Thursday, September 16, 2010

A Stroll from Padstow to Porthcothan

Easy day today.  Not as flat as a billiard table, but close to it by Coast Path standards.  The weather was great, too.  Sunny, warm enough to bring English families to the beach (that is, almost 60 degrees, and winds a little less than 20 knots). 
Unfortunately, because of the relatively tranquil weather, I didn't get to see the Spirit of Padstow launched down the rails from its Batcave.  Here's what the RNLI (ne Royal National Lifeboat Institution) lifeboat station looked like today. Beneath that is what it would look like with the 52-foot, 30-ton Spirit of Padstow being launched from the Batcave to rescue a yacht, or even a lowly fishing boat in distress.
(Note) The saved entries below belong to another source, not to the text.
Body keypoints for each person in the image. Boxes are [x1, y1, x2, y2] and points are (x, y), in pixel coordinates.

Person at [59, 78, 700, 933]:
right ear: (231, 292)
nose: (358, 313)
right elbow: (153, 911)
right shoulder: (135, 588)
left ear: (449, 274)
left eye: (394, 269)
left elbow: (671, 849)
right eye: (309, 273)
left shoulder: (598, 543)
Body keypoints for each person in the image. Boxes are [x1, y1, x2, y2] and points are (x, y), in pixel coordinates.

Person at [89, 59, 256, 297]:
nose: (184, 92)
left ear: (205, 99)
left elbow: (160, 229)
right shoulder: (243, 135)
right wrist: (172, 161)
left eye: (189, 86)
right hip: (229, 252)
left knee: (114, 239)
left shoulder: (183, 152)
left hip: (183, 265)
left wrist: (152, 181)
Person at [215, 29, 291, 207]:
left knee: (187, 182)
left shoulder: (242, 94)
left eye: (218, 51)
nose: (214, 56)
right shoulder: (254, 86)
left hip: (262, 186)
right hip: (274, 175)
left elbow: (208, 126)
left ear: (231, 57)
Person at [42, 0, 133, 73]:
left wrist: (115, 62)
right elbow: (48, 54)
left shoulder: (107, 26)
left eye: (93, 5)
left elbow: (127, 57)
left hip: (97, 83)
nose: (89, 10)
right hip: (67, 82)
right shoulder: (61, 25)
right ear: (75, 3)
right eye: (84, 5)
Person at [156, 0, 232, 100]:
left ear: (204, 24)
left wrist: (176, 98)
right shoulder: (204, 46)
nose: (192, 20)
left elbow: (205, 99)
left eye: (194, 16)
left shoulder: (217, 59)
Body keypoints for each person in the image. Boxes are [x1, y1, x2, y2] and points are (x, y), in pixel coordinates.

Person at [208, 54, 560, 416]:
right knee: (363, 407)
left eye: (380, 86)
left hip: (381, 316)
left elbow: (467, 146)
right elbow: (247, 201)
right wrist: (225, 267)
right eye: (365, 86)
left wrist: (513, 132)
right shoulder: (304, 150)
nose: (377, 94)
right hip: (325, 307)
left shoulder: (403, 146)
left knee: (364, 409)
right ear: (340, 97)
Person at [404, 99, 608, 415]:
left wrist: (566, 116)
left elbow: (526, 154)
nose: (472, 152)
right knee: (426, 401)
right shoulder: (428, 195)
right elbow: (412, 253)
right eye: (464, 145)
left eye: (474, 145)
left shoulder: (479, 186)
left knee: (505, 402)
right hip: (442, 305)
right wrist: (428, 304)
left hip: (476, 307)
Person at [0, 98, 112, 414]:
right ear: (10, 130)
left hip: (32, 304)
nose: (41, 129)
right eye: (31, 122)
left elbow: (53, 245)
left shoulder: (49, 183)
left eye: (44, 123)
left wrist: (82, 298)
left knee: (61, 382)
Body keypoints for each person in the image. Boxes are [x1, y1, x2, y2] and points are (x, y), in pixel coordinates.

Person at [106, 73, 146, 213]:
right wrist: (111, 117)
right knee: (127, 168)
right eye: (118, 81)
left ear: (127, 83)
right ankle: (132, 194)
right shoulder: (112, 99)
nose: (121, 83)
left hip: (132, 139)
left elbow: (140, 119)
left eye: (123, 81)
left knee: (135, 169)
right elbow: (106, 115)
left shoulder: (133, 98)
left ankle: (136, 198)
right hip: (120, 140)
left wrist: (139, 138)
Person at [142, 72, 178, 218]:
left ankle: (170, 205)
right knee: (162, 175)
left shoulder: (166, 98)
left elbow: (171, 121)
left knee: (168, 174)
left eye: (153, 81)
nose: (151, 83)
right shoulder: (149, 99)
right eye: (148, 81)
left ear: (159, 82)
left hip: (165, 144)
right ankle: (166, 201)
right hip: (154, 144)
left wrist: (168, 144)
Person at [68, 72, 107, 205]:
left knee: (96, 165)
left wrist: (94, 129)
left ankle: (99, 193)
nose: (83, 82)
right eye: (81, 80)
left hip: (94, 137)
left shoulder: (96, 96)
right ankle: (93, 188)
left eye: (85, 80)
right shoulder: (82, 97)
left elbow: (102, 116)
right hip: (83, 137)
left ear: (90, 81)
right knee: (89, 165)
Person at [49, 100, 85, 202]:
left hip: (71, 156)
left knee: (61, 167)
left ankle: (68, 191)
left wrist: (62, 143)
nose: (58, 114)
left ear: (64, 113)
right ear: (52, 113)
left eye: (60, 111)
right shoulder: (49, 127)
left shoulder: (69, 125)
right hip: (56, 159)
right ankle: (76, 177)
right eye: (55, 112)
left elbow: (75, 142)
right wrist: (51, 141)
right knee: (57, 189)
I was, needless to say, bitterly disappointed.  But I consoled myself by taking pictures of the meager waves on offer today roiling against the rocks that sit out in the water along this section of the coast.  Although it's just about impossible to produce a decent black-and-white picture on a laptop screen (no color control, appearance changes radically with a small shift in up-and-down viewing angle), I tried my hand with one after I reached Porthcothan.
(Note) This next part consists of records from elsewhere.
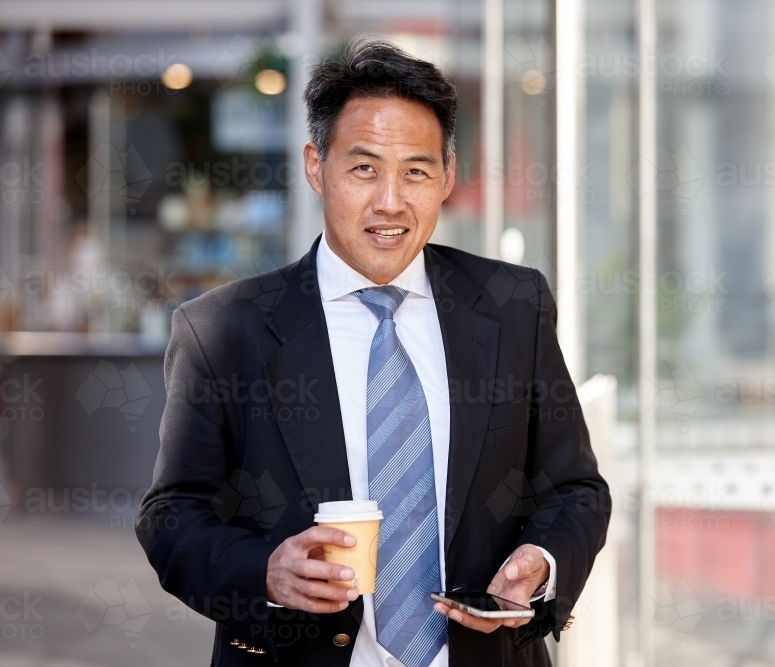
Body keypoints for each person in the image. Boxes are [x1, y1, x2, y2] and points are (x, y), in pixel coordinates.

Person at [136, 37, 609, 667]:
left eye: (415, 170)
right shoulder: (224, 331)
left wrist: (543, 562)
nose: (390, 201)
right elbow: (172, 515)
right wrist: (265, 574)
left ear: (447, 176)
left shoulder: (511, 305)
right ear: (315, 167)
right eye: (363, 168)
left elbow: (576, 488)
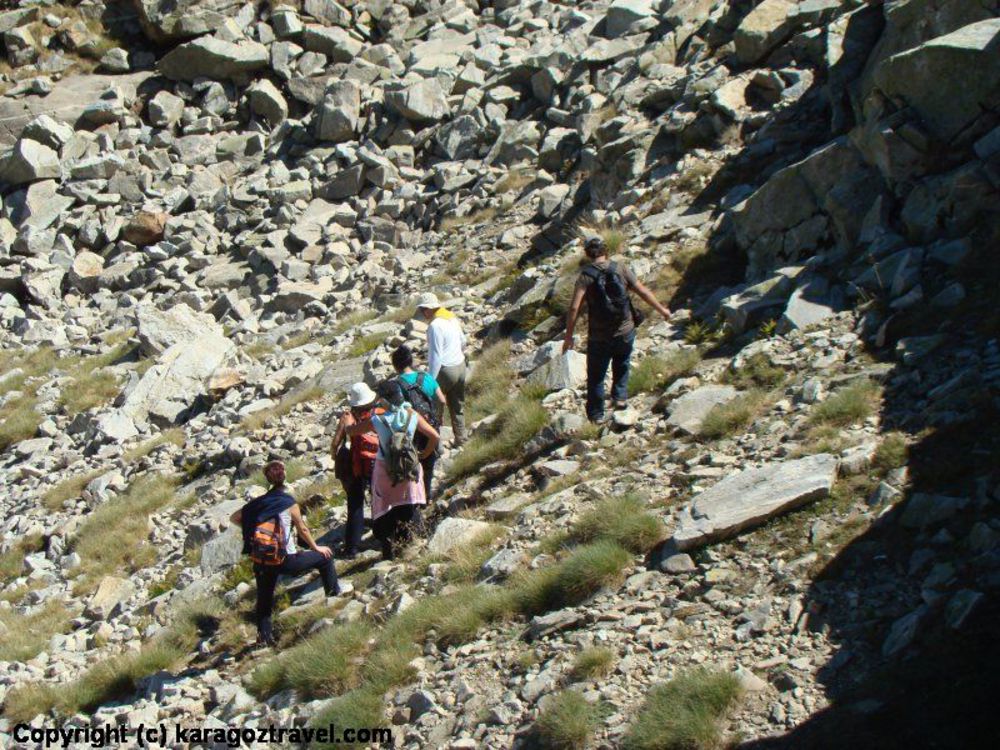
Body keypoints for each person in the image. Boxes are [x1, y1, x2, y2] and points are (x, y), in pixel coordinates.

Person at [562, 236, 672, 422]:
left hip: (599, 335)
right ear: (606, 251)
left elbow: (574, 308)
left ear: (587, 254)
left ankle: (596, 415)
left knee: (596, 376)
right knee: (622, 363)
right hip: (625, 330)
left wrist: (568, 337)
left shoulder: (585, 276)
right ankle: (620, 398)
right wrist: (663, 310)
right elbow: (643, 291)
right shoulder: (620, 268)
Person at [230, 461, 339, 648]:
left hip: (262, 560)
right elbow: (302, 529)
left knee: (264, 598)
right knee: (325, 558)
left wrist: (250, 529)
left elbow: (234, 518)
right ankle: (334, 597)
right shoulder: (287, 502)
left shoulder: (258, 504)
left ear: (268, 480)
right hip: (285, 559)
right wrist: (316, 547)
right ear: (284, 479)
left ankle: (264, 638)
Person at [346, 380, 440, 560]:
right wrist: (423, 454)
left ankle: (389, 549)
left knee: (386, 508)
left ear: (384, 400)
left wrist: (348, 421)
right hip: (409, 467)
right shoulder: (412, 415)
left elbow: (351, 431)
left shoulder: (377, 420)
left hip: (385, 469)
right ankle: (410, 544)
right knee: (408, 503)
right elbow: (434, 436)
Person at [331, 383, 382, 559]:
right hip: (376, 463)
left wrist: (334, 456)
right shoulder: (378, 413)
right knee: (378, 499)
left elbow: (335, 443)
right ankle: (381, 535)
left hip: (354, 466)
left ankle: (351, 549)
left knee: (355, 505)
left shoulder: (348, 417)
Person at [391, 344, 447, 499]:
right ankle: (427, 496)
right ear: (410, 361)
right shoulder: (426, 377)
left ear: (395, 366)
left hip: (412, 431)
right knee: (429, 463)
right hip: (431, 427)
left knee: (413, 464)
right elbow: (442, 400)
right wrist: (439, 416)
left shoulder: (397, 385)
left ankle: (415, 498)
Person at [416, 291, 467, 446]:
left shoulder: (435, 326)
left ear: (428, 309)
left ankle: (435, 445)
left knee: (434, 408)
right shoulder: (451, 317)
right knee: (457, 406)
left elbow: (436, 356)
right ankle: (461, 439)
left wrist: (430, 380)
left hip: (445, 370)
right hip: (460, 366)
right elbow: (463, 341)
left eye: (422, 309)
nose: (422, 313)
Finally, I went back to look at the pictures I took several days ago of the dwarf sessile oaks that uniquely grow in small forest preserve near Dizzard, north of Crackington Haven. 
Compared with the standard sessile oak, Quercus petraea, which grows from 60 to over 140 feet in height, these twisted, stunted salt-tolerant oaks which survive on the wind-driven coastal slope rising from the ocean at Dizzard are 30 feet high at most, and often smaller.  It looks like a forest for witches and goblins.